### SELECTED EXTRACT
Content starts

As we continue to take a full-color look back at this year’s “Americans in the Bundesliga” deep-scout column over on Bulinews, a six-section piece from round 31 at least contained some good news for USMNT defenders George Bello and John Anthony Brooks. The rest of the assessed field engendered less enthusiasm. So it went as we limped along to a (in all candor) disappointing finish.
Six graded sections to cover in the latest installment of our “Americans” deep-scout column. We’ve fewer actors than last week by virtue of the fact that Chris Richards’ latest injury is indeed sadly a season-ending one, Joe Scally’s time off the Gladbach bench barely featured any touches, and both Timothy Chandler and Ricardo Pepi rode the bench.
While all of that definitely counts as bad news, we’ve better reports overall to discuss these week. Two “A Level” defenders made the scouting on this beat much more enjoyable. Tyler Adams also uptick a tad from the previous round. Unfortunately, as it is when it comes to all things Fürth, our two German American performers had another bad day at the office.
George Bello, Arminia Bielefeld
Minutes played = 90/90, Positions played = LB
Grade = A
Very inaccurate low marks for the Georgian in the German press this week. Much of this had to do with the fact that his soon-to-be relegated team’s overall play did prove nauseating at times. One should also note that Bello got easily split, then badly beaten on both Köln’s first and third goal.
Don’t let the poor grades fool you, however. This American actually delivered some stunning play last weekend. DSC interim trainer Marco Kostman kept it simple in a static 4-2-2. Bello was hardly static, bombing up and down his left flank with boundless indefatigable energy.
Lineup—Arminia Bielefeld—Match 31 (4-4-2)
Some really great moments on the break can be found in the 9th, 15th, 31st, 41st, 53rd, 62nd, 69th, 79th, and 82nd. One can watch him touch past Anthony Modeste in the 14th, 25th, and 90th. Intelligent work on attack trails came in the 10th, 27th, and 83rd. He got a sharp snapshot of in the 58th.
Though he was beaten on those aforementioned goals (3rd and 86th) and lost a few more defensive duels (45+3, 49th, 52nd), the bulk of his work at the back was top notch. As we’ve noted many times before in this column, this young man specializes in sensational recovery runs even when he initially gets beaten.
Examples of sensational track-back work occur in the 23rd, 33rd 37th, 65th, 71st, and 79th. Slide tackles that will leave you in awe are also on display. Be sure to check out Bello’s absolute best work in the 35th, 64th, and 77th. There’s also great aerial wins and clearances in the 22nd, 45+4, 46th, 51st, 57th, and 75th.
More sparkling individual play for the former Atlanta United FC man in the 59th (expert shielding and ball control while pinned back in his own corner) and 63rd (a fearless win and clearance against Ellyes Skhiri right in front of the net). Four stray passes on the day barely count against him when he furnished such fine verticals/cycle work in the 20th, 39th, 50th, 54th, and at 90+1.

Content ends

(Stored items from a collection)

Content starts

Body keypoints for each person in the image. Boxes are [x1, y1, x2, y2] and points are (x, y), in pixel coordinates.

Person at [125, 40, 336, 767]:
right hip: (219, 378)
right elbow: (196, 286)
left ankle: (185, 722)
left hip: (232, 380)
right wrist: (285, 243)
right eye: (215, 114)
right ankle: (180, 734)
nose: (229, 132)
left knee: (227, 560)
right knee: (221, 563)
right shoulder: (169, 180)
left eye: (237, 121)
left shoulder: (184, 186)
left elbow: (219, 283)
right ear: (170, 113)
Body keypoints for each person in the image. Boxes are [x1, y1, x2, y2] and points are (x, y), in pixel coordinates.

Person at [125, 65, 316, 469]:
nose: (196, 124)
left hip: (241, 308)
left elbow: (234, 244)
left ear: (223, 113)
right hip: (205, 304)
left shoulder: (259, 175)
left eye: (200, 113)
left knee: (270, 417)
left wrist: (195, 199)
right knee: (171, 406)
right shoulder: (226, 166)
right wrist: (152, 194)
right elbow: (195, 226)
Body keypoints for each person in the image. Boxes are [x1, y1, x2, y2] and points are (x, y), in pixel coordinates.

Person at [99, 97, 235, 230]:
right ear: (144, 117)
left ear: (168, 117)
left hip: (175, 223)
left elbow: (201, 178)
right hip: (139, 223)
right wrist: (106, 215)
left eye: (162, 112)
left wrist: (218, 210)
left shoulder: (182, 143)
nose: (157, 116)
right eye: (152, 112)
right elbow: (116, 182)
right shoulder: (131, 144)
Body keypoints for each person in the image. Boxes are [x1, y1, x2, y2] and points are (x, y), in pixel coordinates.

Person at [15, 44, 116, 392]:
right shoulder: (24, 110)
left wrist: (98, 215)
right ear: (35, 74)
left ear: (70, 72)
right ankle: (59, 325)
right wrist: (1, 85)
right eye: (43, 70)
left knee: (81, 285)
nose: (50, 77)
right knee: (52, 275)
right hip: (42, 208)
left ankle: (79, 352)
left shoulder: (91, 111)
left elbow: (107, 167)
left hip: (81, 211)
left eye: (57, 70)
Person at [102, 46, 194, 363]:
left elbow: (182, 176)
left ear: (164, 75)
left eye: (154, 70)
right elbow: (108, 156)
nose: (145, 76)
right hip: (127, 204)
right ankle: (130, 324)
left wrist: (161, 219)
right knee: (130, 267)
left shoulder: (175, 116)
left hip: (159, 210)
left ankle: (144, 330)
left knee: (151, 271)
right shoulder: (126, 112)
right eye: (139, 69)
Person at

Content ends
Content starts

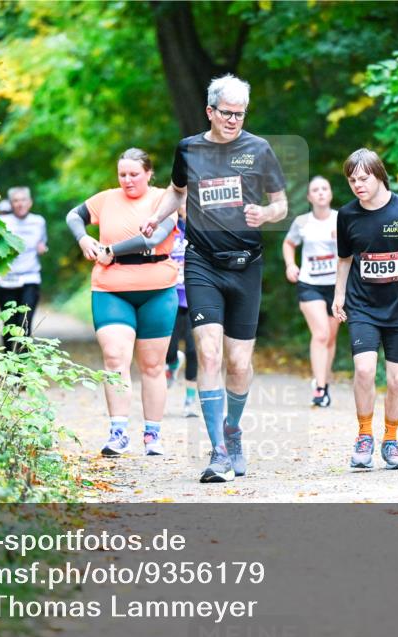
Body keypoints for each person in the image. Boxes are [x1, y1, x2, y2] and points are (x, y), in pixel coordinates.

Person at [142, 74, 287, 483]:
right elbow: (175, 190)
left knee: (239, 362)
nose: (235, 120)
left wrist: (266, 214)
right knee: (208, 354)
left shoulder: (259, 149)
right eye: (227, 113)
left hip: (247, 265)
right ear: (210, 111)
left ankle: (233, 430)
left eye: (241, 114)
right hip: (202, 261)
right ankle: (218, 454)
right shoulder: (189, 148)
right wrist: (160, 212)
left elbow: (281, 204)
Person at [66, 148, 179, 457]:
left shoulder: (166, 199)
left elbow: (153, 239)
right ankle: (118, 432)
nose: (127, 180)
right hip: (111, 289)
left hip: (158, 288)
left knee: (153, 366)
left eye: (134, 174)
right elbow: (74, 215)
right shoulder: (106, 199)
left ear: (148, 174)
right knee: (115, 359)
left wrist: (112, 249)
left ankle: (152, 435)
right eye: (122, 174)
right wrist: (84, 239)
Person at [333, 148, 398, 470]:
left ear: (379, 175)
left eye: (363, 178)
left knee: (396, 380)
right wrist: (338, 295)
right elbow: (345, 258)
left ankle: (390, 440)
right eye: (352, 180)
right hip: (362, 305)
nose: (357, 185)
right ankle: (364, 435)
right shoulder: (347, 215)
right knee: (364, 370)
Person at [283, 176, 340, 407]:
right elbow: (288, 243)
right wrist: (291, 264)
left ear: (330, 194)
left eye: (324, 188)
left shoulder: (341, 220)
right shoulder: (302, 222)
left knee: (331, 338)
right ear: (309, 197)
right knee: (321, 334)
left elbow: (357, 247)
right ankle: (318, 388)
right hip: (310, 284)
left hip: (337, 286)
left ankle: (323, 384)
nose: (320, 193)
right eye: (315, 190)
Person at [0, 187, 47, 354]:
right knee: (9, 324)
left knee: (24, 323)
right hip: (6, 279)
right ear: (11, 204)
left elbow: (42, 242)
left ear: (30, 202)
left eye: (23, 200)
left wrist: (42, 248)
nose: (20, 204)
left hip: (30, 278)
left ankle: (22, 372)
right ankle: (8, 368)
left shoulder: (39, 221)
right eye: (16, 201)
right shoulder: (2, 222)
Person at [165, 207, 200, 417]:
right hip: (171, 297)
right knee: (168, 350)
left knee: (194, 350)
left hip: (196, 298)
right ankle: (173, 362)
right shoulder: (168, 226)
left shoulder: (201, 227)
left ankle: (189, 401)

Content ends

### ASSIGNED TASK 1
In the column on Americans in the Bundesliga, what grade does George Bello receive?
### ASSIGNED TASK 2
Pick up the column on Americans in the Bundesliga after its final sentence and write its next paragraph.

### ANSWER 1
A

### ANSWER 2
There were a few instances at the beginning, near the end, and during a dip between the 47th and 57th during which he had some hesitation about which way to break. The only real negative things resulting from this left some switches out of his reach in the 11th and 18th. If the German press sees fit to dock him for that, so be it. This column won’t.
John Anthony Brooks, VfL Wolfsburg
Minutes played = 90/90, Positions played = CB
Grade = A
Feast or famine for both the Berliner and his team. One week after receiving failing marks, Jay is right back up top on “A-Level”. Some six days after having their posteriors handed to them by Dortmund, Germany’s green company team turned it around unleashed the fury on Mainz with a five-goal first half. We discuss the tactical reasons behind this via a draw up and discussion available in the weekend recap column.
Wolfsburg-Mainz being a match that wasn’t anywhere near a competitive affair for the full 90 minutes means that the majority of Brooks’ 132 recorded touches came on meaningless leisurely bow-arcs in the back-four. Much of the second 45 revolved around professionally killing the game off with as little risk as possible. Something of a slight shame to the VfL do this after they were thoroughly chastised for low mileage last week.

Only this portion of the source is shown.